The Kandha Gauda coexist with the Kondh tribe, sharing the same socio-cultural values. Their society lacks a clan system but is divided into exogamous lineage groups, including Pradhan, Behera, Nayak, and Boi. Monogamy is the norm, though polygamy is not restricted. Marriage through negotiation is considered prestigious, while other modes like capture, elopement, and purchase are accepted. Junior levirate, sororate, and remarriage of widows and widowers are permitted. Their family structure is nuclear, patrilocal, and patrilineal.

Cremation rituals align with Hindu practices, except in cases of child or pregnancy-related deaths, where burial occurs, and a death pollution period of eleven days is observed.
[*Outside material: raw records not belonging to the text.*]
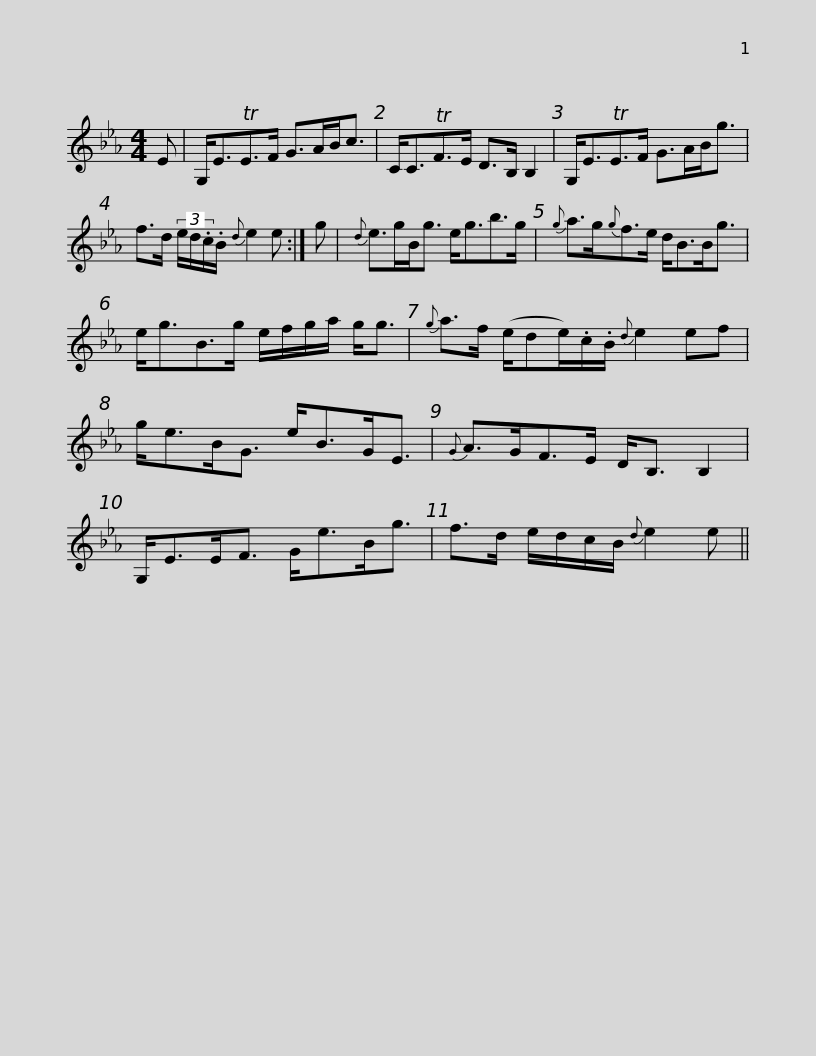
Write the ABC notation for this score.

X:1
L:1/8
M:4/4
I:linebreak $
K:Eb
V:1 treble
V:1
 E | G,<ETE>F G>AB<c | C<CTF>E D>B, B,2 | G,<ETE>F G>AB<g | f>d (3e/d/.c/.B/{d} e2 e :| %5
 g |${d} e>gB<g e<gb>g |{g} a>g{g}f>e d<BB<g | e<gB>g e/f/g/a/ g<g |${g} a>f (e/de/).c/.B/{d} e2 ef | %10
 g<eB<G e<BG<E |{G} A>GF>E D<B, B,2 | G,<EE<F G<eB<g |$ f>d e/d/c/B/{d} e2 e || %14
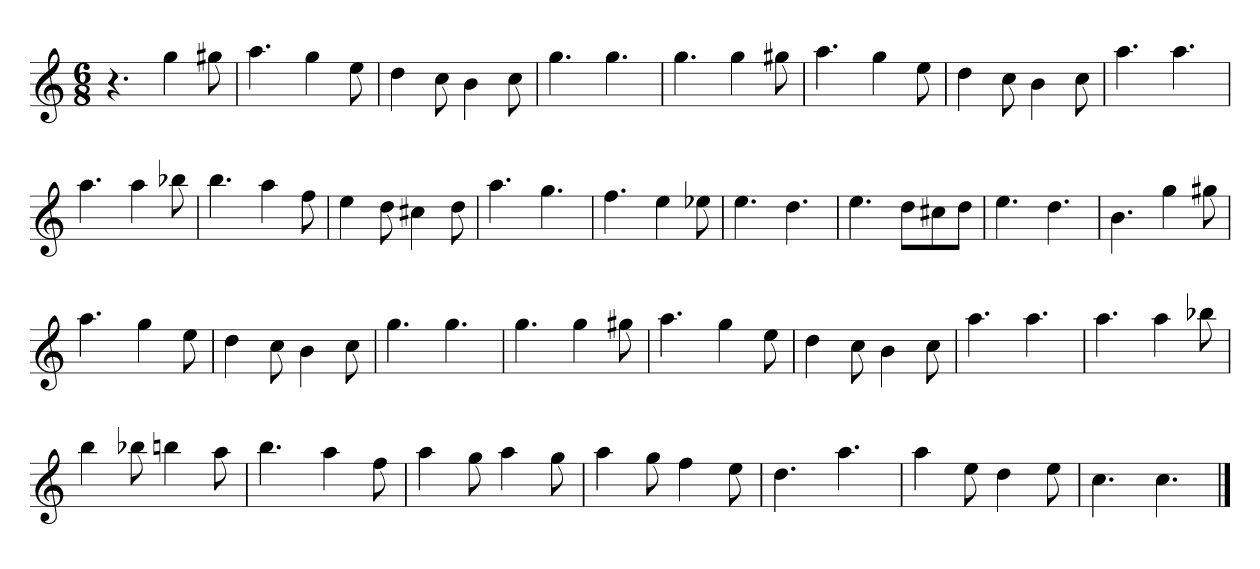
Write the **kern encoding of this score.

**kern
*part1
*staff1
*clefG2
*k[]
*M6/8
=
4.r
4gg\
8gg#X\
=
4.aa\
4gg\
8ee\
=
4dd\
8cc\
4b\
8cc\
=
4.gg\
4.gg\
=
4.gg\
4gg\
8gg#X\
=
4.aa\
4gg\
8ee\
=
4dd\
8cc\
4b\
8cc\
=
4.aa\
4.aa\
=
4.aa\
4aa\
8bb-X\
=
4.bb\
4aa\
8ff\
=
4ee\
8dd\
4cc#X\
8dd\
=
4.aa\
4.gg\
=
4.ff\
4ee\
8ee-X\
=
4.ee\
4.dd\
=
4.ee\
8dd\L
8cc#X\
8dd\J
=
4.ee\
4.dd\
=
4.b\
4gg\
8gg#X\
=
4.aa\
4gg\
8ee\
=
4dd\
8cc\
4b\
8cc\
=
4.gg\
4.gg\
=
4.gg\
4gg\
8gg#X\
=
4.aa\
4gg\
8ee\
=
4dd\
8cc\
4b\
8cc\
=
4.aa\
4.aa\
=
4.aa\
4aa\
8bb-X\
=
4bb\
8bb-X\
4bbn\
8aa\
=
4.bb\
4aa\
8ff\
=
4aa\
8gg\
4aa\
8gg\
=
4aa\
8gg\
4ff\
8ee\
=
4.dd\
4.aa\
=
4aa\
8ee\
4dd\
8ee\
=
4.cc\
4.cc\
==
*-
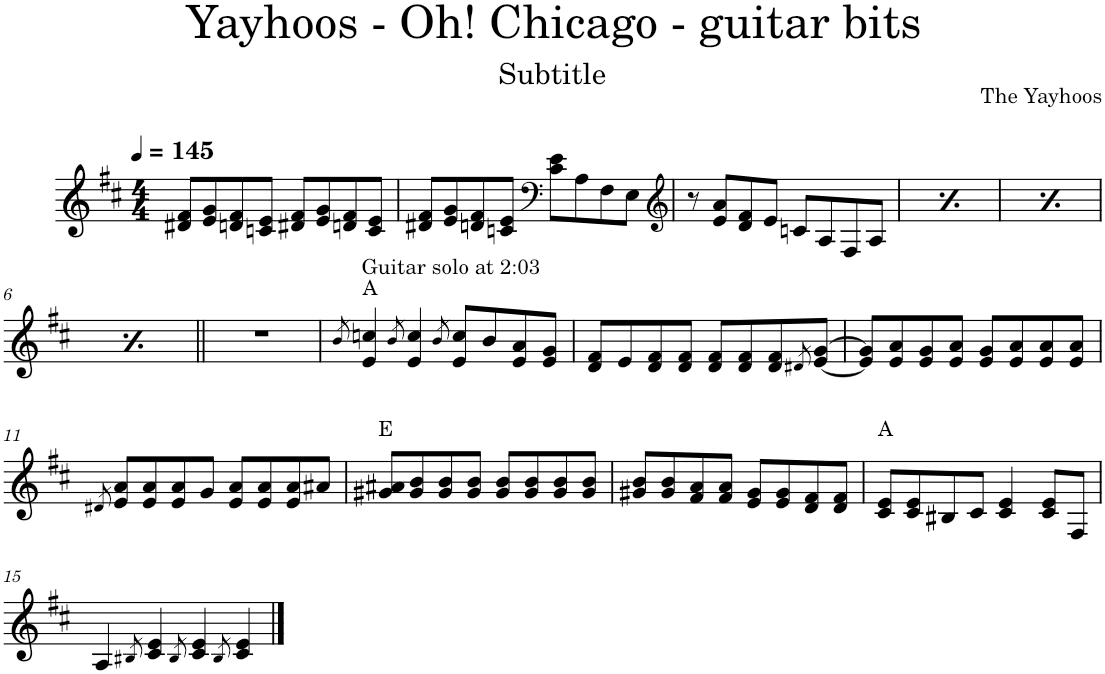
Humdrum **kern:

**kern	**harte
*part1	*part1
*staff1	*
*I"Piano	*
*I'Pno.	*
*clefG2	*
*k[f#c#]	*
*M4/4	*
*MM145	*
=1	=1
8d#X/ 8f#/L	.
8e/ 8g/	.
8dn/ 8f#/	.
8cn/ 8e/J	.
8d#X/ 8f#/L	.
8e/ 8g/	.
8dn/ 8f#/	.
8c/ 8e/J	.
=2	=2
8d#X/ 8f#/L	.
8e/ 8g/	.
8dn/ 8f#/	.
8cn/ 8e/J	.
*clefF4	*
8c\ 8e\L	.
8A\	.
8F#\	.
8E\J	.
=3	=3
*clefG2	*
8r	.
8e/ 8a/L	.
8d/ 8f#/	.
8e/J	.
8cn/L	.
8A/	.
8F#/	.
8A/J	.
=4	=4
8r	.
8e/ 8a/L	.
8d/ 8f#/	.
8e/J	.
8cn/L	.
8A/	.
8F#/	.
8A/J	.
=5	=5
8r	.
8e/ 8a/L	.
8d/ 8f#/	.
8e/J	.
8cn/L	.
8A/	.
8F#/	.
8A/J	.
!!LO:LB:g=z
=6	=6
8r	.
8e/ 8a/L	.
8d/ 8f#/	.
8e/J	.
8cn/L	.
8A/	.
8F#/	.
8A/J	.
=7||	=7||
1r	.
=8	=8
8qb/	.
!LO:TX:a:t=Guitar solo at 2&colon;03	!
4e/ 4ccn/	A:maj
8qb/	.
4e/ 4cc/	.
8qb/	.
8e/ 8cc/L	.
8b/	.
8e/ 8a/	.
8e/ 8g/J	.
=9	=9
8d/ 8f#/L	.
8e/	.
8d/ 8f#/	.
8d/ 8f#/J	.
8d/ 8f#/L	.
8d/ 8f#/	.
8d/ 8f#/	.
8qd#X/	.
[8e/ [8g/J	.
=10	=10
8e/] 8g/]L	.
8e/ 8a/	.
8e/ 8g/	.
8e/ 8a/J	.
8e/ 8g/L	.
8e/ 8a/	.
8e/ 8a/	.
8e/ 8a/J	.
!!LO:LB:g=z
=11	=11
8qd#X/	.
8e/ 8a/L	.
8e/ 8a/	.
8e/ 8a/	.
8g/J	.
8e/ 8a/L	.
8e/ 8a/	.
8e/ 8a/	.
8a#X/J	.
=12	=12
8g#X/ 8a#X/L	E:maj
8g#/ 8b/	.
8g#/ 8b/	.
8g#/ 8b/J	.
8g#/ 8b/L	.
8g#/ 8b/	.
8g#/ 8b/	.
8g#/ 8b/J	.
=13	=13
8g#X/ 8b/L	.
8g#/ 8b/	.
8f#/ 8a/	.
8f#/ 8a/J	.
8e/ 8g#/L	.
8e/ 8g#/	.
8d/ 8f#/	.
8d/ 8f#/J	.
=14	=14
8c#/ 8e/L	A:maj
8c#/ 8e/	.
8B#X/	.
8c#/J	.
4c#/ 4e/	.
8c#/ 8e/L	.
8F#/J	.
!!LO:LB:g=z
=15	=15
4A/	.
8qB#X/	.
4c#/ 4e/	.
8qB#/	.
4c#/ 4e/	.
8qB#/	.
4c#/ 4e/	.
==	==
*-	*-
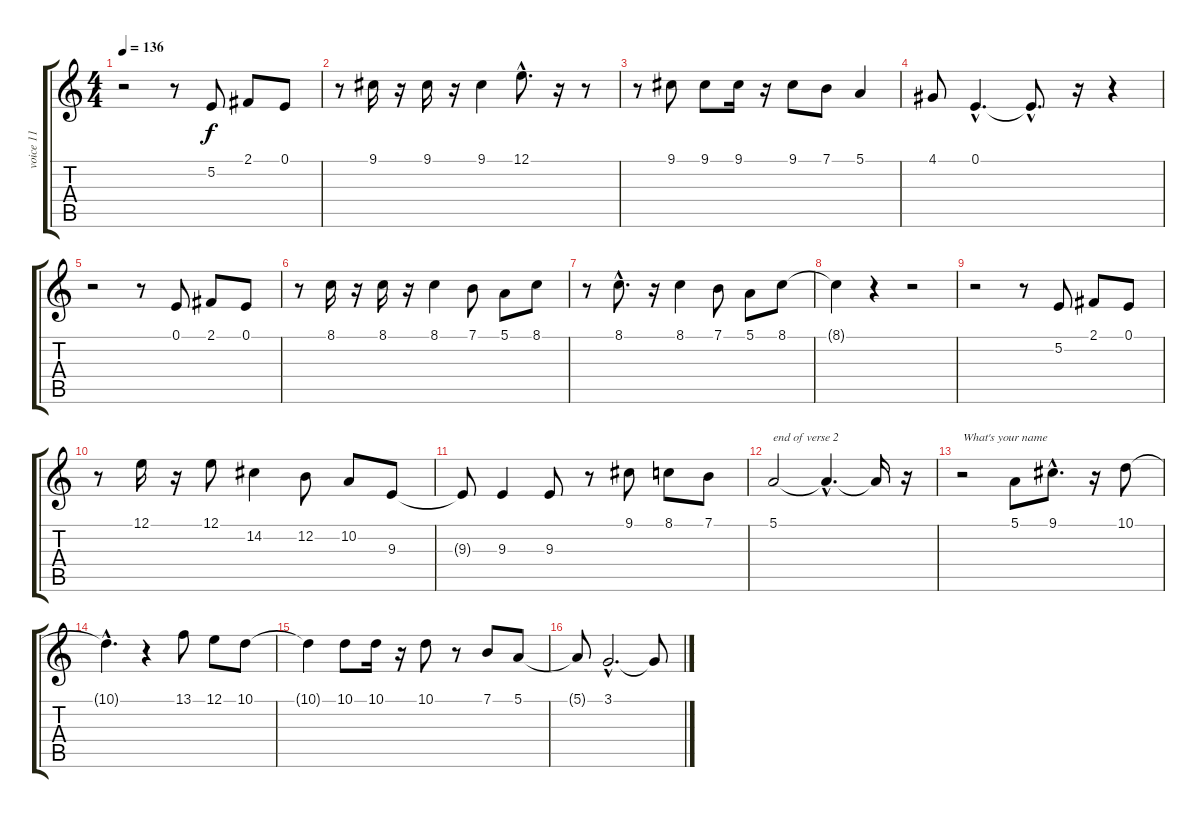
\track ("voice 11" "voice 11") {instrument vibraphone}
\staff {score tabs}
\tuning (E4 B3 G3 D3 A2 E2) {hide}
\ts (4 4)
\tempo 136
\clef g2
\ks c
r.2{dy f} r.8 5.2.8 2.1.8 0.1.8 |
r.8 9.1.16 r.16 9.1.16 r.16 9.1.4 12.1{hac}.8{d} r.16 r.8 |
r.8 9.1.8 9.1.8 9.1.16 r.16 9.1.8 7.1.8 5.1.4 |
4.1.8 0.1{hac}.4{d} 0.1{hac t}.8{d} r.16 r.4 |
r.2 r.8 0.1.8 2.1.8 0.1.8 |
r.8 8.1.16 r.16 8.1.16 r.16 8.1.4 7.1.8 5.1.8 8.1.8 |
r.8 8.1{hac}.8{d} r.16 8.1.4 7.1.8 5.1.8 8.1.8 |
8.1{t}.4 r.4 r.2 |
r.2 r.8 5.2.8 2.1.8 0.1.8 |
r.8 12.1.16 r.16 12.1.8 14.2.4 12.2.8 10.2.8 9.3.8 |
9.3{t}.8 9.3.4 9.3.8 r.8 9.1.8 8.1.8 7.1.8 |
5.1.2{txt "end of verse 2"} 5.1{hac t}.4{d} 5.1{t}.16 r.16 |
r.2{txt "What's your name"} 5.1.8 9.1{hac}.8{d} r.16 10.1.8 |
10.1{hac t}.4{d} r.4 13.1.8 12.1.8 10.1.8 |
10.1{t}.4 10.1.8 10.1.16 r.16 10.1.8 r.8 7.1.8 5.1.8 |
5.1{t}.8 3.1{hac}.2{d} 3.1{t}.8
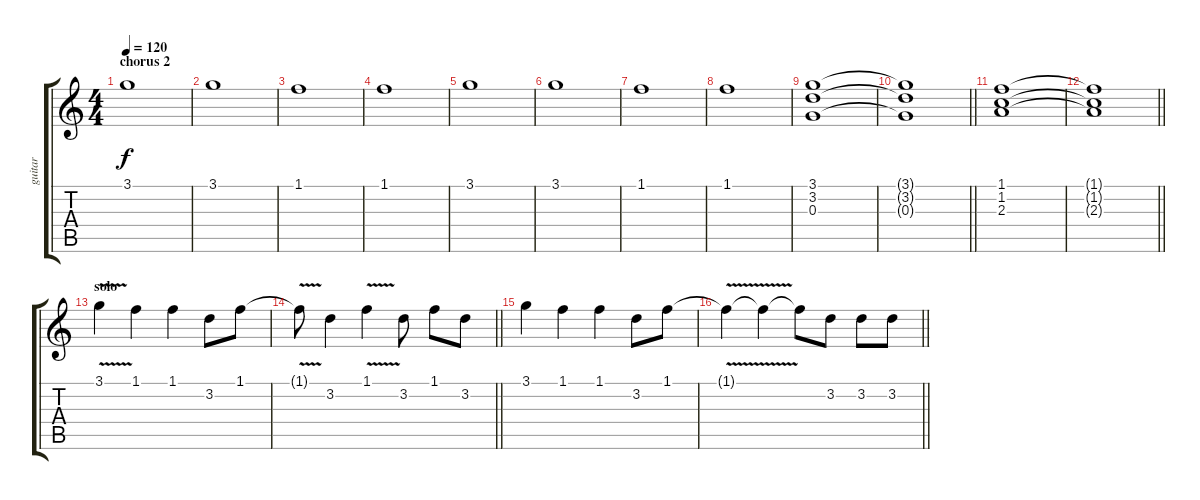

The Kandha Gauda follow a diverse religious path, blending their autonomous tribal religion with Hinduism. They worship Baral Devi communally and celebrate the Gotha Puja festival, honoring Badi Debata with a Kendu stick. Magico-religious functionaries like Jani, Dehuri, and Guru conduct their ritual activities. The Jati Mahasabha, a traditional caste council, oversees customary affairs with a chief called Bisoi at the helm.

The Kandha Gauda, traditionally engaged in pastoralism through cattle herding, have adapted to modernization by diversifying their livelihoods. In addition to their traditional practices, they now taken up agriculture, forest collection, leaf plate making, mat-making, and wage earning to sustain their way of life.